Some of the reporting focuses on the threat to the FCC’s ability to enforce its National Broadband Plan arising from the ruling, which the FCC may seek to deal with by seeking to have the principle of net neutrality enshrined in law, thus giving it the power to compel ISPs not to throttle traffic. The Commission has acknowledged that some of the recommendations in the Plan may be under threat as a result of the ruling and that it is examining each one to ensure that it has adequate authority. In the meantime, some mature reflection on the implications of the decision and the likelihood of change in a political context can be found here [registration required; limited viewing time]

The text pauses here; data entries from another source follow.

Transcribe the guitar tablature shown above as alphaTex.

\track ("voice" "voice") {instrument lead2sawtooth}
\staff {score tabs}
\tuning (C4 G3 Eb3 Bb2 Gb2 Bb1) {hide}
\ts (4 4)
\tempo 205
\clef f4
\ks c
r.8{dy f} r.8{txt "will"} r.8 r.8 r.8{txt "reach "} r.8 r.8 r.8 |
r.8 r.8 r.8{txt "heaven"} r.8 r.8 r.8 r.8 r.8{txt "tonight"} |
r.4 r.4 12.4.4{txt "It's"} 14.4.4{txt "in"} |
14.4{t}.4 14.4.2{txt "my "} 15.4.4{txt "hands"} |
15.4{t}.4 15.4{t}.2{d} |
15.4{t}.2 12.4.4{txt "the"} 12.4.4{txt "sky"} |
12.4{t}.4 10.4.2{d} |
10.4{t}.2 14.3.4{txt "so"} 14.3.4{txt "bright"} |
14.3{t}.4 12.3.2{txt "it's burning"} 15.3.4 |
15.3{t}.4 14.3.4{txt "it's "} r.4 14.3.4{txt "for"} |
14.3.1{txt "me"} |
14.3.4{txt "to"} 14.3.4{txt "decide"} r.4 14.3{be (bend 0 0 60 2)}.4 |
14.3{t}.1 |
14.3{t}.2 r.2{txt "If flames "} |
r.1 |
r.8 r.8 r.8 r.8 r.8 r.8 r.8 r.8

In the UK, the Digital Economy Bill does contain such a power authorising Ofcom, under direction from the Secretary of State, to assess whether ‘technical measures’, including line speed throttling amongst others, should be imposed on ISPs for the purpose of preventing the use of the internet for copyright infringements, and giving the power to the Secretary of State to act on Ofcom’s assessments (clauses 10 and 11). Much of the attention has been given to clauses 17 (and now 18) of the Bill concerning the issue of what to do over copyright infringement, but it should be noted that this is very much the end of the line and that other measures are envisaged before such a stage is reached.

The DEB thus moves the discussion in this country on net neutrality substantially away from an open internet. However, it does so only in the context of copyright infringements – ISPs will not be able to use the law to prioritise traffic to their own content providers or to slow the connections of traffic headed to alternative providers, which was one of the reasons behind the FCC’s intervention with Comcast in the US. Coincidentally, the sites whose traffic was being throttled by Comcast were peer-to-peer BitTorrent sites.

Policies on an open internet, or on net neutrality, are fine in principle but are always likely to fall behind when the net is used for illegal activity, however much in need of reform and updating the law making that activity illegal apparently is.